Study material START
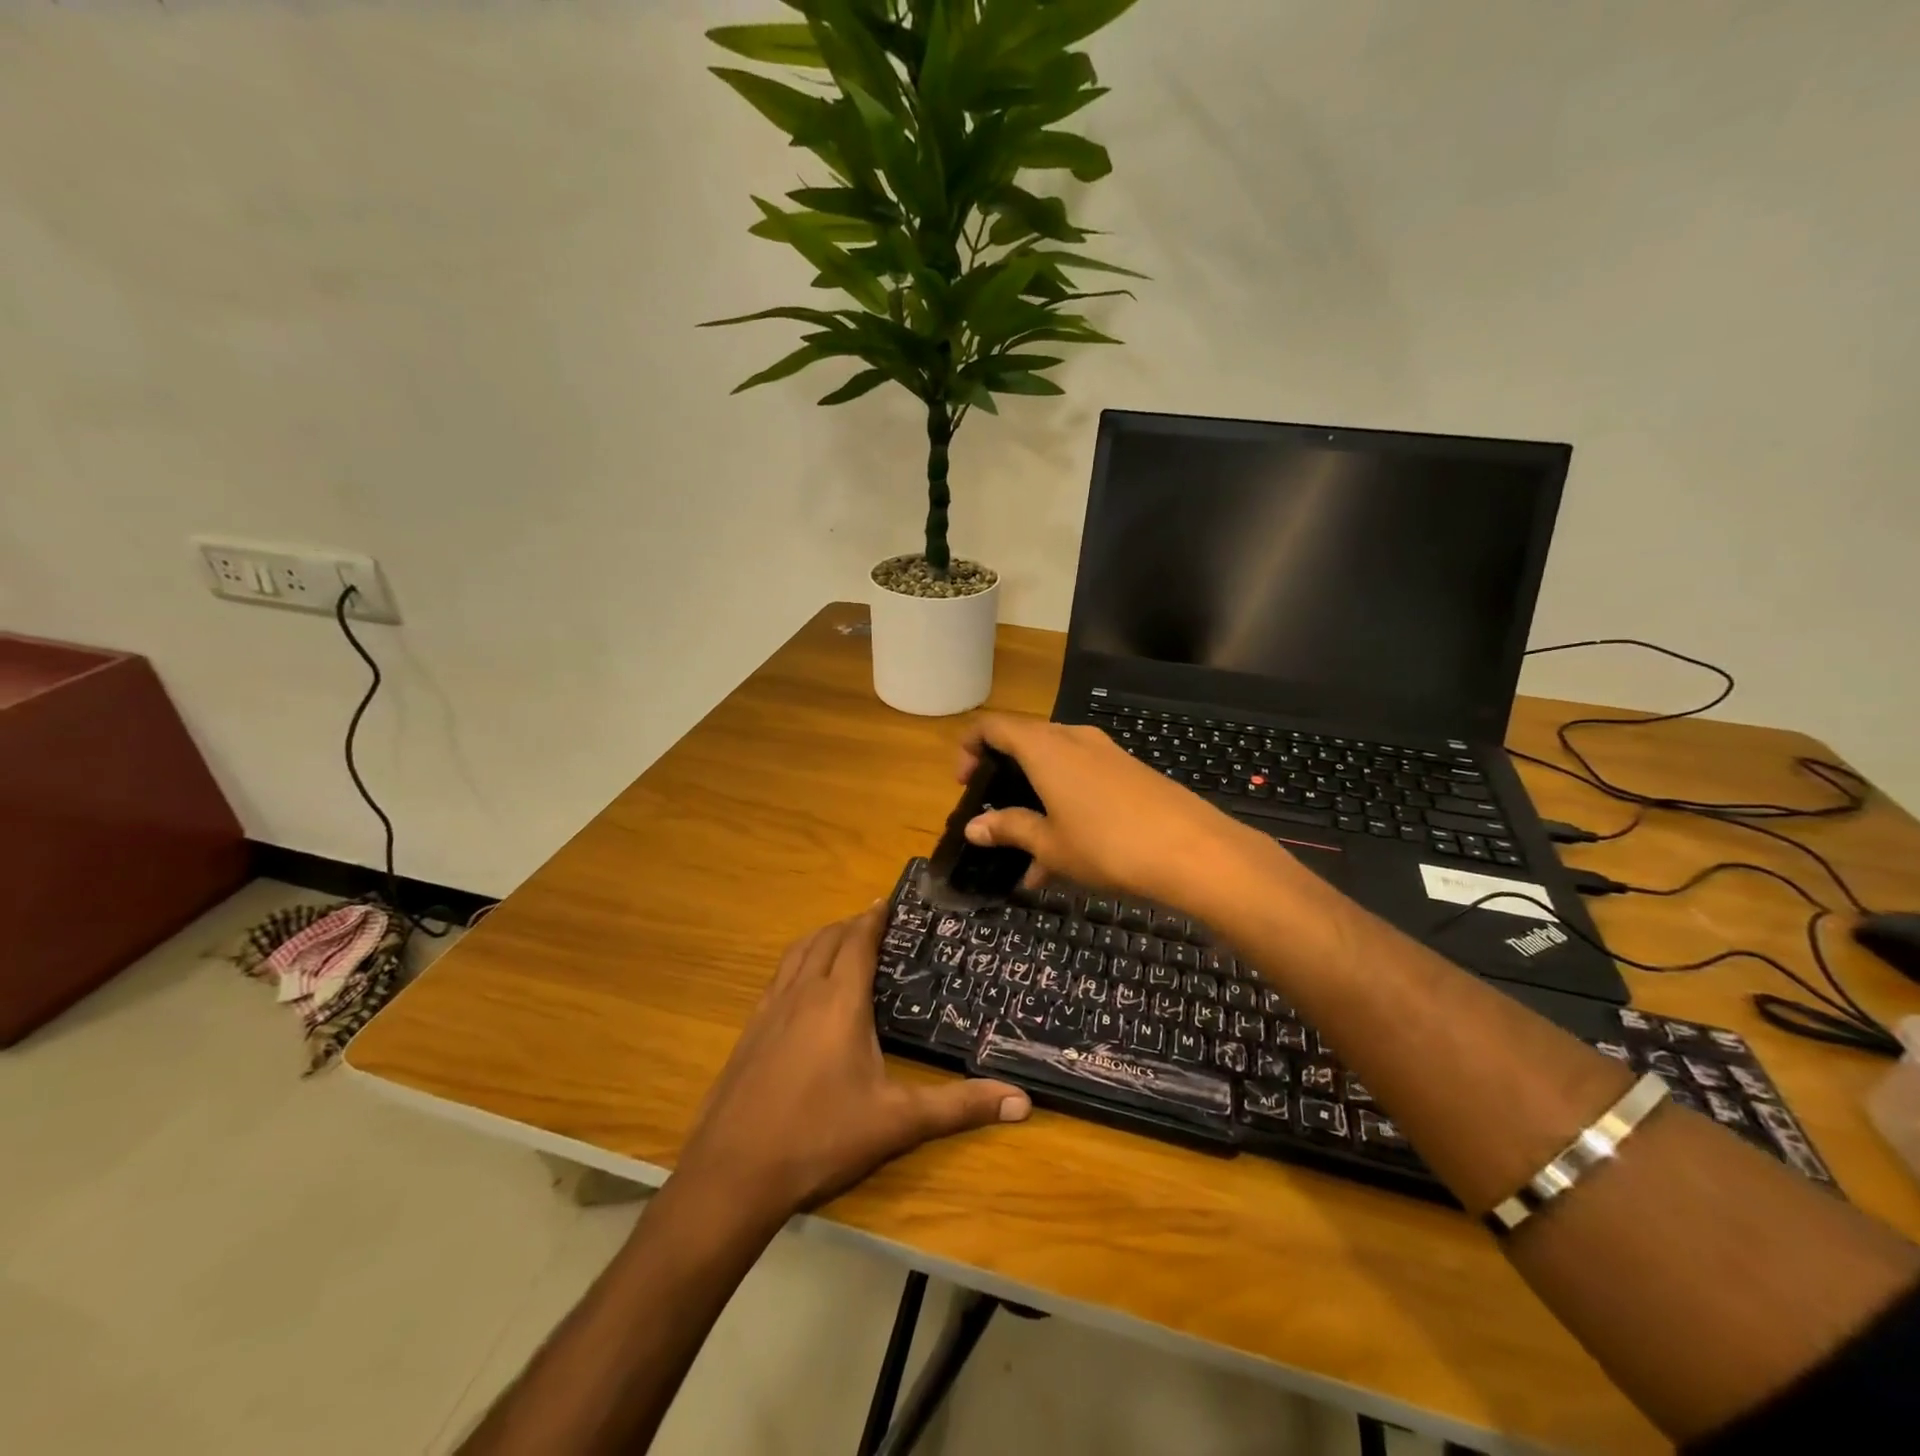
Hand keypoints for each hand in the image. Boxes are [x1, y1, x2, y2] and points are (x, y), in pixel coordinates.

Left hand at [677, 905, 1029, 1217]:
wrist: (732, 1175)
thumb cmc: (820, 1138)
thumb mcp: (897, 1123)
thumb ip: (959, 1108)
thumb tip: (1023, 1101)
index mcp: (839, 1001)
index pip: (858, 941)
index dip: (874, 917)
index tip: (890, 900)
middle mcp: (802, 993)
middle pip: (826, 939)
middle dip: (851, 924)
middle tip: (876, 923)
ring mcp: (769, 1011)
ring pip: (797, 954)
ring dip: (821, 938)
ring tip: (841, 941)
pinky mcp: (748, 1032)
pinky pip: (777, 978)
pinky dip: (796, 964)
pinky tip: (802, 990)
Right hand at [956, 713, 1270, 907]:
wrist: (1194, 851)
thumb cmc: (1107, 845)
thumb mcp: (1050, 843)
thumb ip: (1009, 829)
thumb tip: (974, 827)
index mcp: (1044, 747)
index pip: (993, 727)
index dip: (969, 748)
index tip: (964, 783)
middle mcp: (1073, 739)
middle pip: (1025, 743)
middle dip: (1004, 777)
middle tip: (994, 815)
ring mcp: (1106, 753)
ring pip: (1056, 767)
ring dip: (1036, 801)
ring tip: (1029, 856)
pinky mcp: (1130, 772)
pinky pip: (1083, 780)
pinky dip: (1065, 807)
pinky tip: (1067, 858)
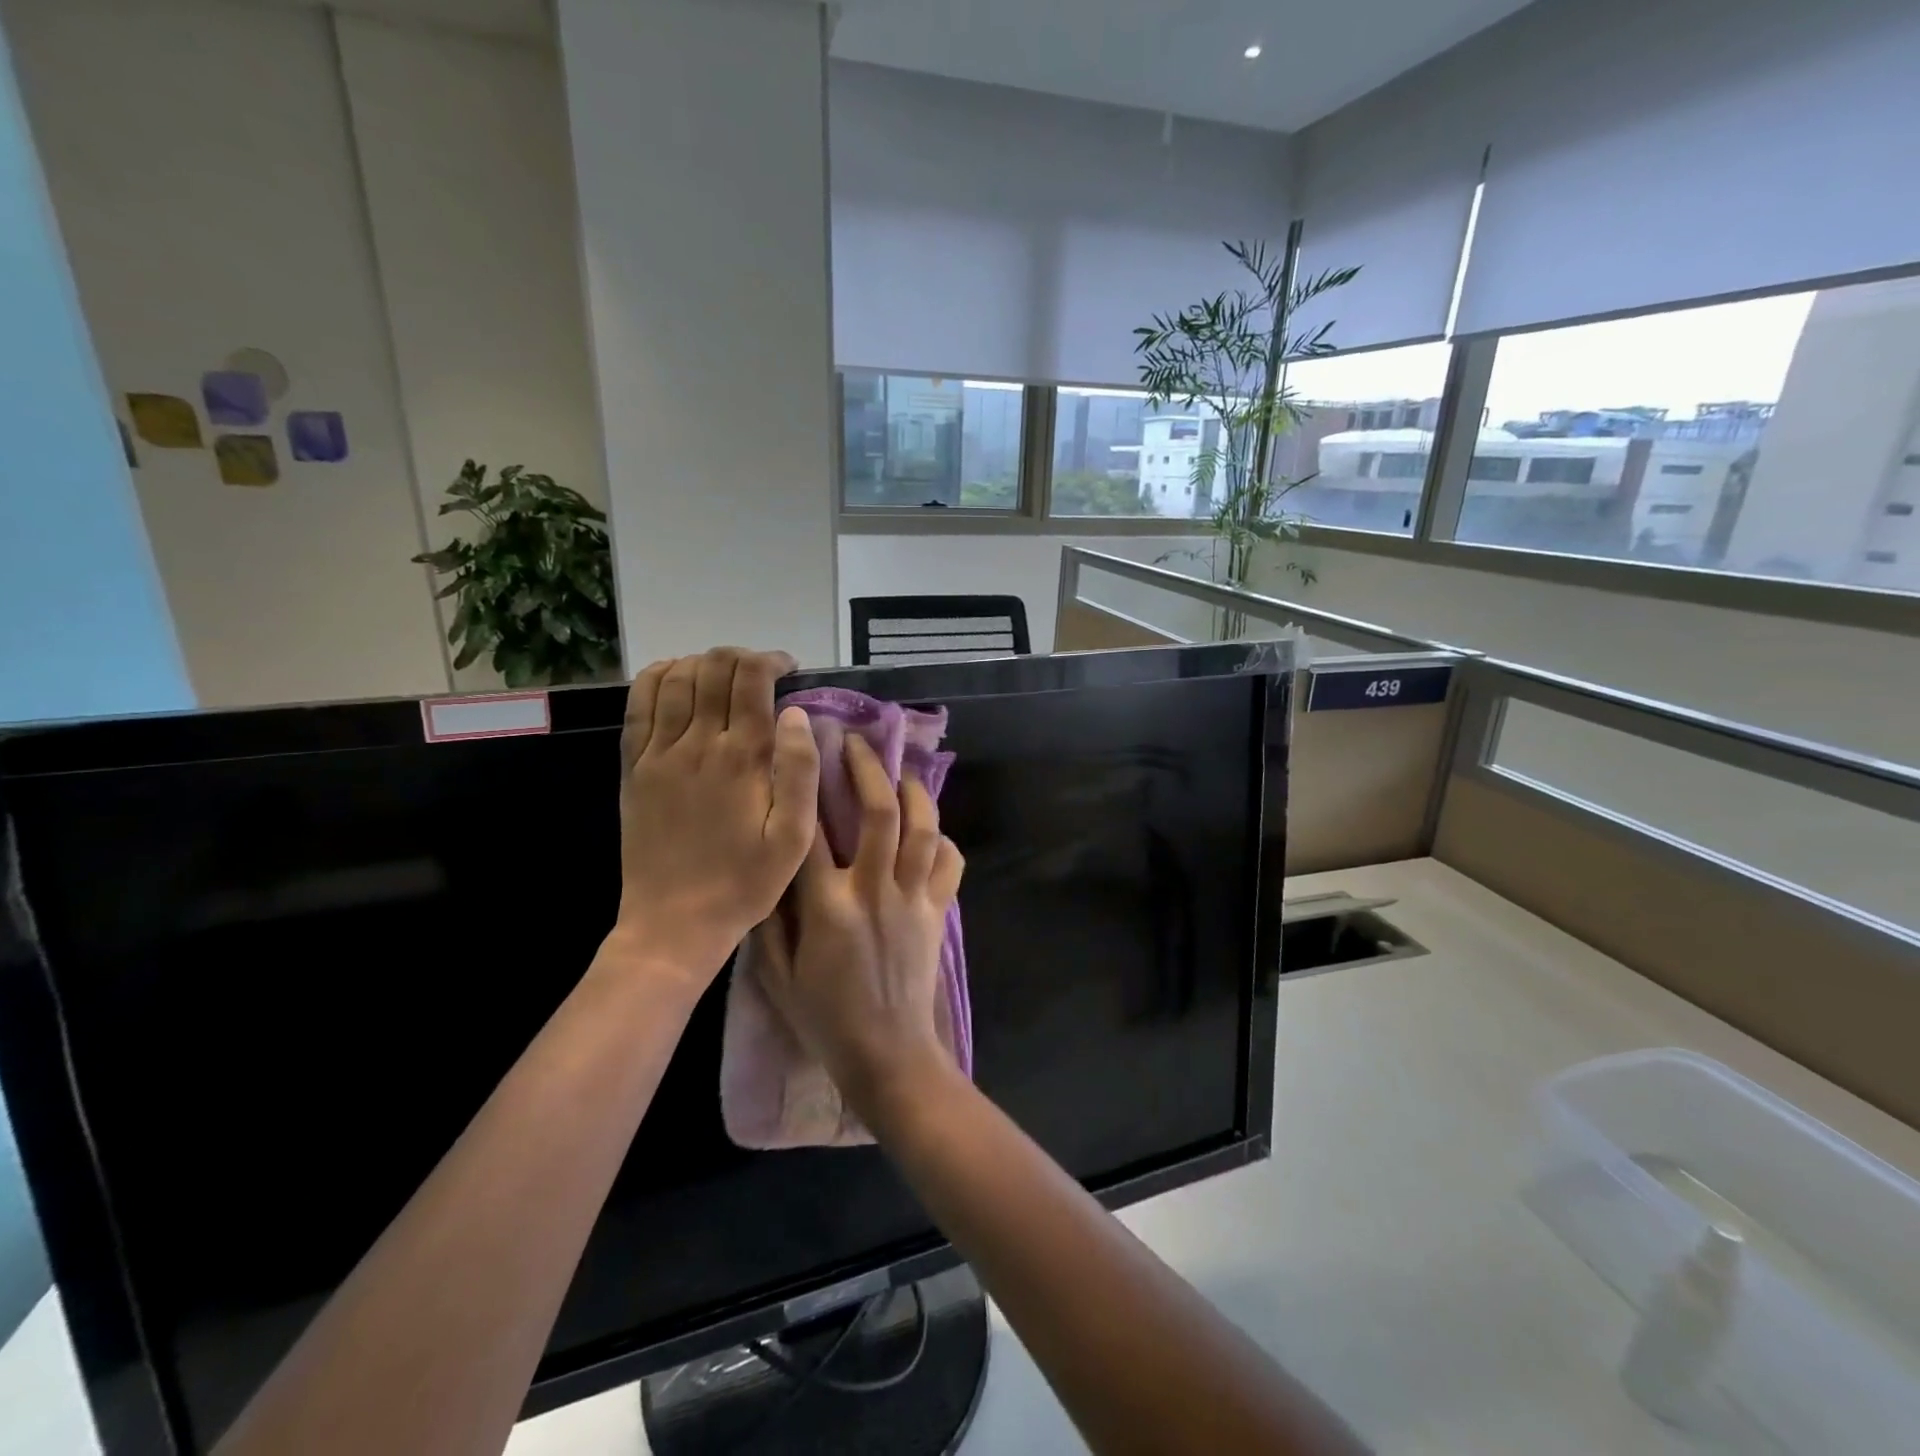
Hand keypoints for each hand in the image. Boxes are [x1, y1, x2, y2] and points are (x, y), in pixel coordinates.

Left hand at [610, 648, 819, 986]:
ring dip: (703, 663)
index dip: (772, 660)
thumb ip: (800, 771)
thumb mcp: (794, 838)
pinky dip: (658, 677)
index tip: (789, 669)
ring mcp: (659, 753)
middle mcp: (698, 744)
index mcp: (742, 758)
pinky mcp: (633, 767)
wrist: (673, 922)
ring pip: (677, 678)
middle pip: (713, 668)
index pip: (752, 679)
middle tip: (761, 672)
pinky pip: (640, 704)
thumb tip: (797, 714)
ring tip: (724, 675)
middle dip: (741, 657)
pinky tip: (676, 677)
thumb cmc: (745, 882)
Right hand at [755, 733, 964, 1108]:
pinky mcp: (939, 912)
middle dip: (867, 769)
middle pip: (879, 813)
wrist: (888, 1056)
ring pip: (922, 829)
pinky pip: (949, 863)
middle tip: (854, 742)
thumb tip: (766, 869)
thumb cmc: (825, 1019)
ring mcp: (914, 899)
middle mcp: (874, 891)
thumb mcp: (777, 977)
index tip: (800, 753)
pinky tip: (930, 829)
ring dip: (913, 791)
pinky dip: (943, 840)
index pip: (812, 832)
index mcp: (828, 907)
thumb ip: (768, 921)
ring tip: (899, 771)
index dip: (805, 786)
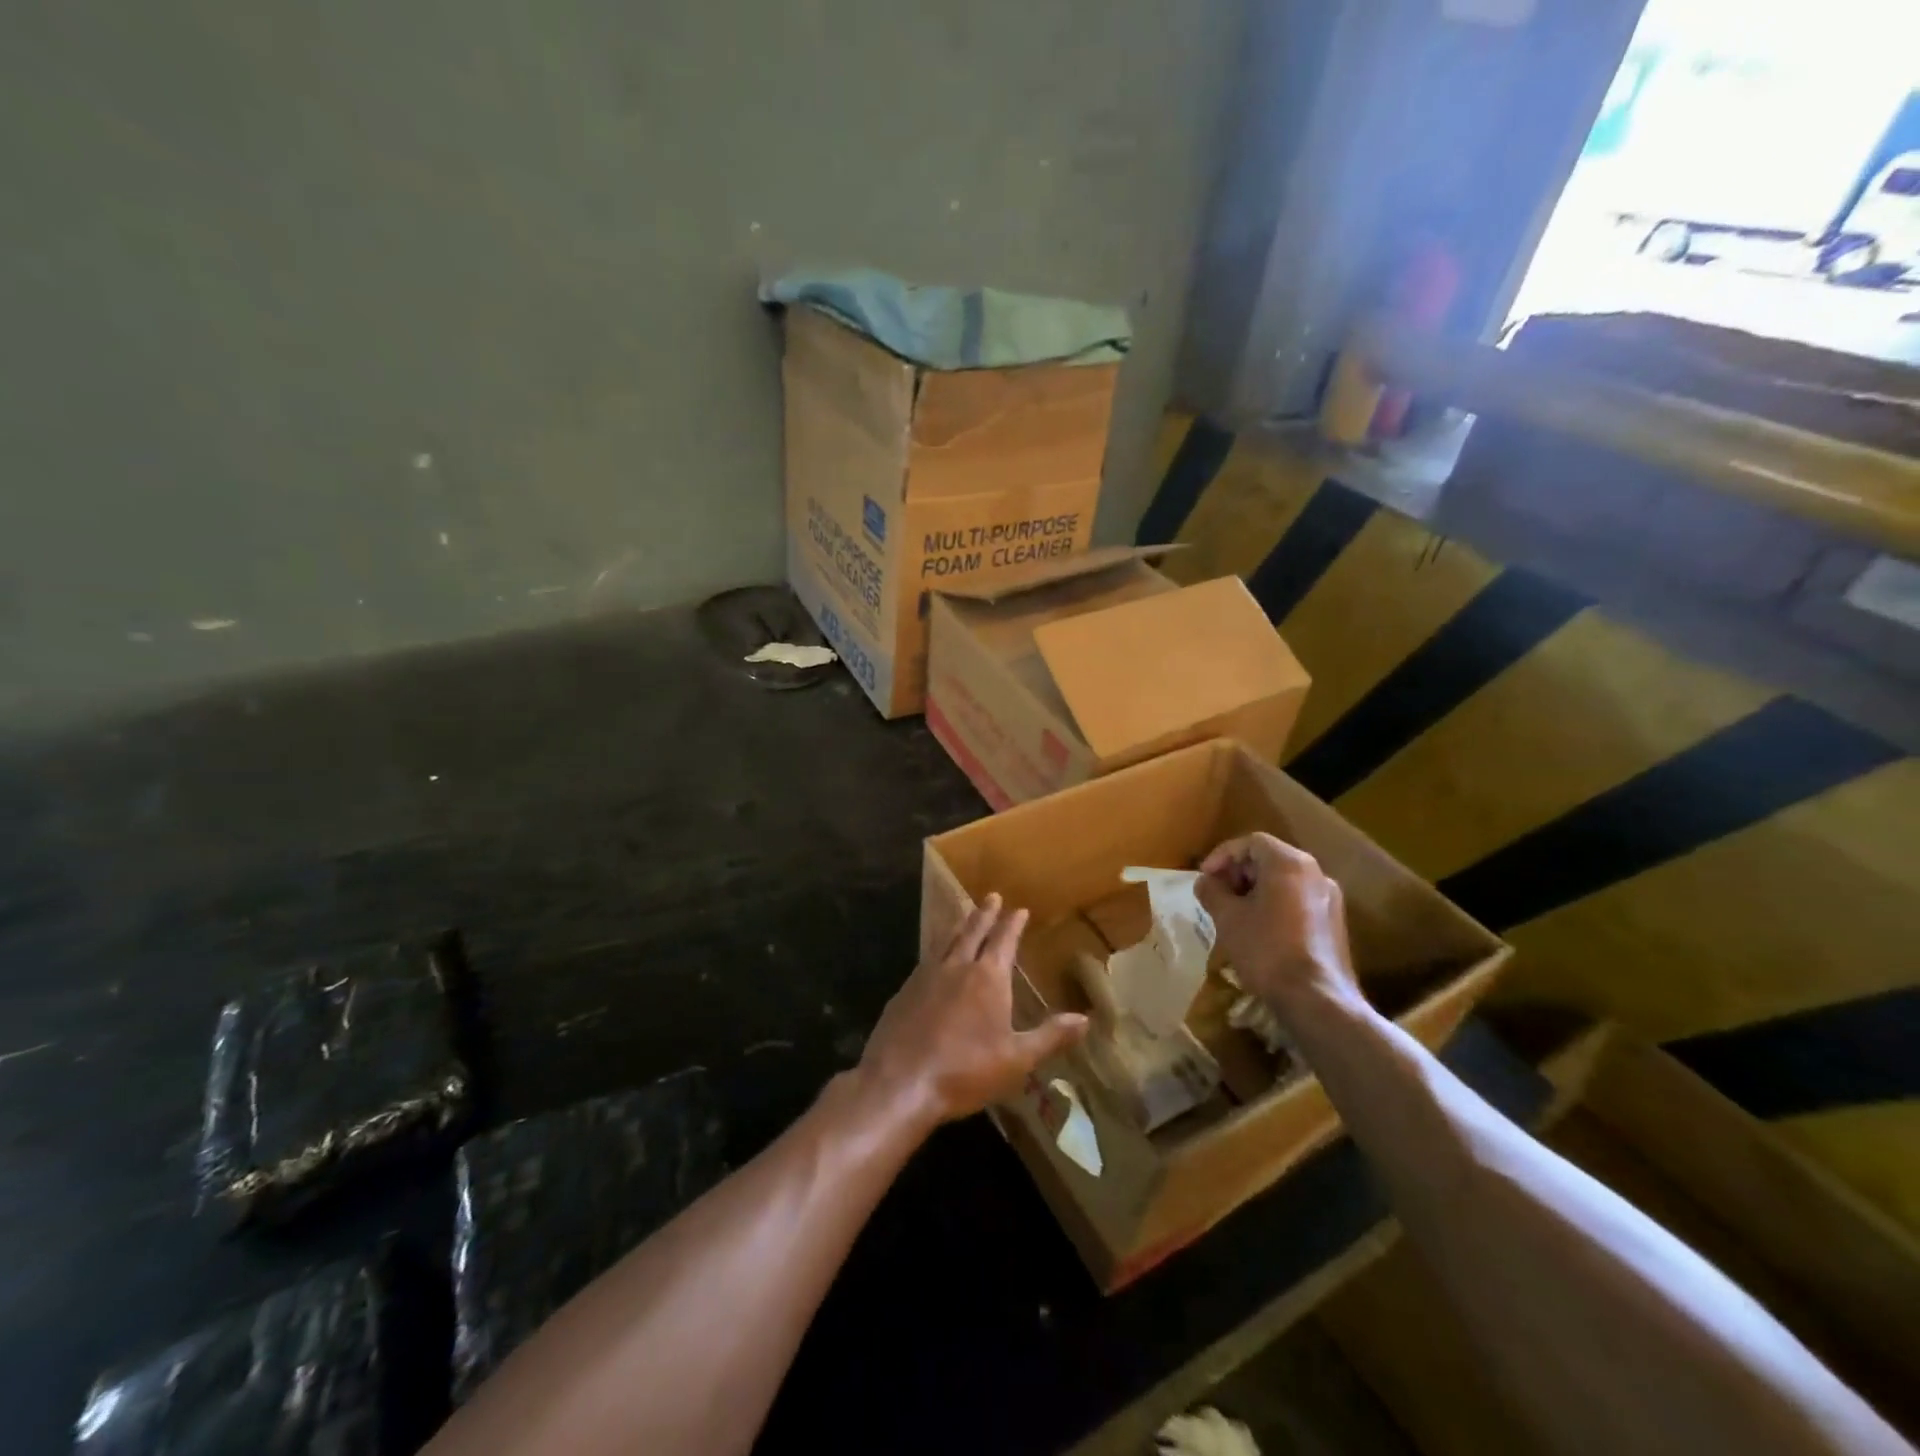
Study material END
▶ What is expected
Go to the line with "ring mcp: (659, 753)" in the entries above and repeat every line from there through the line with "index tip: (800, 753)", exactly and with no other text.

▶ Result of this exercise
ring mcp: (659, 753)
middle mcp: (698, 744)
index mcp: (742, 758)
pinky mcp: (633, 767)
wrist: (673, 922)
ring pip: (677, 678)
middle pip: (713, 668)
index pip: (752, 679)
middle tip: (761, 672)
pinky pip: (640, 704)
thumb tip: (797, 714)
ring tip: (724, 675)
middle dip: (741, 657)
pinky tip: (676, 677)
thumb cmc: (745, 882)
Right hand at [755, 733, 964, 1108]:
pinky mcp: (939, 912)
middle dip: (867, 769)
middle pip: (879, 813)
wrist: (888, 1056)
ring pip: (922, 829)
pinky pip: (949, 863)
middle tip: (854, 742)
thumb tip: (766, 869)
thumb cmc: (825, 1019)
ring mcp: (914, 899)
middle mcp: (874, 891)
thumb mcp: (777, 977)
index tip: (800, 753)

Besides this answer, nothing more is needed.